Do nothing out of selfish ambition or vain conceit. Rather, in humility value others above yourselves, not looking to your own interests but each of you to the interests of the others. –Philippians 2:3
The need for foot-washing resulted from everyday life in the world.
The disciples got their feet dirty because they walked everywhere they went, and they wore sandals. They had done nothing exceptional. Just living was hard, dirty work.
“Just living” is still hard work. The stink of tennis shoes (or dress pumps) is different from the stink of sandals, but it comes from the same place: from living in the world. Sin rubs off on us; we lose focus or become lazy; we pick up a bad habit from an acquaintance. As leaders, we offer accountability to those around us, helping them shed these bits of worldliness before they grow.
“Just living” is still hard work. (I repeated myself on purpose.) We get weary or discouraged. Sometimes we lose hope. When we as leaders have the chance to figuratively bend down and pour cool water on someone’s weary feet, to take the menial task while they rest, we choose to take it because our actions will bless them and give them rest.
In this world you will have trouble. But take heart! I have overcome the world. –John 16:33
Foot-washing produced clean feet.
When Jesus hung up that damp towel after the final foot (including Judas’, don’t forget!) and unfolded Himself from the floor, all twenty-four feet were still just as gnarly, but at least they were clean.
Investing in the purity of
those around us reaps benefits
in every aspect of life.
As Christ-following leaders, we are called to prioritize the increasing purity (You could say holiness or sanctification, if you want.) of those we lead. Our correction, our encouragement, our instruction…all have this as an underlying goal. Investing in the purity of those around us reaps benefits in every aspect of life: business, relational, personal. It may not be comfortable at the time—for the foot-washer or for the other person—but in the long run, we bless the other person by helping them draw nearer to God.

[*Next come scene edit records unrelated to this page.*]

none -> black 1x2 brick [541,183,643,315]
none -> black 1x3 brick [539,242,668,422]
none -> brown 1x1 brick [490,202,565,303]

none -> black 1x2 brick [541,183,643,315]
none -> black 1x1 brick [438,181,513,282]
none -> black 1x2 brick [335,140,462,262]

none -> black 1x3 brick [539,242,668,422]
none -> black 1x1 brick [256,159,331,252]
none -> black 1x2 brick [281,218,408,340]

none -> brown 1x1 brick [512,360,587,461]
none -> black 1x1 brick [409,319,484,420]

Who may ascend the mountain of the Lord? Who may stand in his holy place? The one who has clean [feet] and a pure heart. –Psalm 24:3-4a (with a small change for fun)
One more thought: People can tell when we’re faking it. The desire to bless those around us must be authentic. Enough said.
Do those in your sphere of influence know you are interested in their personal growth…in their purity? Are they aware of your desire to bless them? When we get back to the real meaning of servant leadership, they will.